→ **Stored data entries**:
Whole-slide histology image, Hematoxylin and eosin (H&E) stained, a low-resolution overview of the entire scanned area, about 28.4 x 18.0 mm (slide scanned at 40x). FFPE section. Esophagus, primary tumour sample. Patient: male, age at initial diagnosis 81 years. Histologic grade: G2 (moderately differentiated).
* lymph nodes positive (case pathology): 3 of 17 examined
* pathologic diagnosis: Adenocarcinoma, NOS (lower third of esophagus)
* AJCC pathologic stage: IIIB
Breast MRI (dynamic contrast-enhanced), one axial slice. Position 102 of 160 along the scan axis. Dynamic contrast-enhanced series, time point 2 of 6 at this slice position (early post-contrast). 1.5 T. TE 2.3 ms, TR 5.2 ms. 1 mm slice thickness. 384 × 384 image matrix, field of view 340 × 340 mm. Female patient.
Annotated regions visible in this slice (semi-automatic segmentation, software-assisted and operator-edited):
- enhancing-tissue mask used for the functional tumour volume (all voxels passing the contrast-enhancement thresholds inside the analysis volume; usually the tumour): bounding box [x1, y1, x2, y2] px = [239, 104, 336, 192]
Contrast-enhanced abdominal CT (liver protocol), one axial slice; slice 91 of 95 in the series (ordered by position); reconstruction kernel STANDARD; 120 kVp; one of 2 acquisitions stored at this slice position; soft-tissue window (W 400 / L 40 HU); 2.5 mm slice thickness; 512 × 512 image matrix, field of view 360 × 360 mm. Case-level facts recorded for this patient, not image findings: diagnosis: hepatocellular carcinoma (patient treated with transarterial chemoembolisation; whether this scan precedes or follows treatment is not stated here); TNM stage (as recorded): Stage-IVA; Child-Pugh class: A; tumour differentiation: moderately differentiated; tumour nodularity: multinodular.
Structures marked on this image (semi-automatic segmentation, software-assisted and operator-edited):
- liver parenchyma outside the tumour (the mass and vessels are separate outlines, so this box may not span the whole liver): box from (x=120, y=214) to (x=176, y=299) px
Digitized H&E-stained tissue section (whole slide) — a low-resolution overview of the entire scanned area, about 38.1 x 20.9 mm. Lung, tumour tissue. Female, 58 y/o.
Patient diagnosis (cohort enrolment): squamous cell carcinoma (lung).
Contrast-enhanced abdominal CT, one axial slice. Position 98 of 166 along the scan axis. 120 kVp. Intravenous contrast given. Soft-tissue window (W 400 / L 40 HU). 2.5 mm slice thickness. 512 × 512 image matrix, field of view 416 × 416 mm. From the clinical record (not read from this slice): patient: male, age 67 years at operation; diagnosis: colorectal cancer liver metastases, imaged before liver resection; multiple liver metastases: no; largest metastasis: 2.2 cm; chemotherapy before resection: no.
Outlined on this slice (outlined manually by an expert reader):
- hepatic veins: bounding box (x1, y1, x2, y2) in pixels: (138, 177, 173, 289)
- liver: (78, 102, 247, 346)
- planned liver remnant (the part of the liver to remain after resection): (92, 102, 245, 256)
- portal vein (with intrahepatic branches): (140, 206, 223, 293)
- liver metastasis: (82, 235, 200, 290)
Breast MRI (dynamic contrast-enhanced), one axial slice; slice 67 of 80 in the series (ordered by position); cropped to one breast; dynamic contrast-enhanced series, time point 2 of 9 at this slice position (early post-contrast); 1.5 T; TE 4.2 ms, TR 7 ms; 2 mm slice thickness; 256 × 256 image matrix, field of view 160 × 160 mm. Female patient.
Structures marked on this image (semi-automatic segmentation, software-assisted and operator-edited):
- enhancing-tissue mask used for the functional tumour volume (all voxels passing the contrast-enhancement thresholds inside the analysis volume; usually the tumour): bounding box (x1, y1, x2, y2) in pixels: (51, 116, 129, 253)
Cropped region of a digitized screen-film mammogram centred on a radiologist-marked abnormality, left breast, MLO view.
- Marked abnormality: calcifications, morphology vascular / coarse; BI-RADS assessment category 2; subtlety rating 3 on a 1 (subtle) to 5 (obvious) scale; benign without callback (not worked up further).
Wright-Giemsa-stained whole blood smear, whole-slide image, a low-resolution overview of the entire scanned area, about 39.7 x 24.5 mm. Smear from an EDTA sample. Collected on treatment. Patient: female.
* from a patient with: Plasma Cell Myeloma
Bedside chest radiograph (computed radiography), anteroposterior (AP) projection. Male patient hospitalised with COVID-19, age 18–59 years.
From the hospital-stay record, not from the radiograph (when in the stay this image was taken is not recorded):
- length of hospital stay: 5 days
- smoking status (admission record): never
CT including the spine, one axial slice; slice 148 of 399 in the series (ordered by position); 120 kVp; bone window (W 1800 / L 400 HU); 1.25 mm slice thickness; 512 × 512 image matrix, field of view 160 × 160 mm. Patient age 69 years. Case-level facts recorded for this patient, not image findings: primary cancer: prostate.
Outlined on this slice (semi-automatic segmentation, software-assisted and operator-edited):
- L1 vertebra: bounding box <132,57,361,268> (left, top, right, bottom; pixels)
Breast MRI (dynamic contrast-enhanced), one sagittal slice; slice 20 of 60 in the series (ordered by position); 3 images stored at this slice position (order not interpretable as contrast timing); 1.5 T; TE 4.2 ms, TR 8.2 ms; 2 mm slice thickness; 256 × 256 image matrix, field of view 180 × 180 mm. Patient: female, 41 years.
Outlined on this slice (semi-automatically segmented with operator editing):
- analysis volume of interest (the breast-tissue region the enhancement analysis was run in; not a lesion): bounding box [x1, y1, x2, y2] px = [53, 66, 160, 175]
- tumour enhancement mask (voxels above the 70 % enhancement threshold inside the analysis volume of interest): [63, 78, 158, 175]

→ **Work item**: Each line from the top of the records down to the one with "third of esophagus)" must be retyped exactly; include both ends and nothing else.

→ **Task response**:
Whole-slide histology image, Hematoxylin and eosin (H&E) stained, a low-resolution overview of the entire scanned area, about 28.4 x 18.0 mm (slide scanned at 40x). FFPE section. Esophagus, primary tumour sample. Patient: male, age at initial diagnosis 81 years. Histologic grade: G2 (moderately differentiated).
* lymph nodes positive (case pathology): 3 of 17 examined
* pathologic diagnosis: Adenocarcinoma, NOS (lower third of esophagus)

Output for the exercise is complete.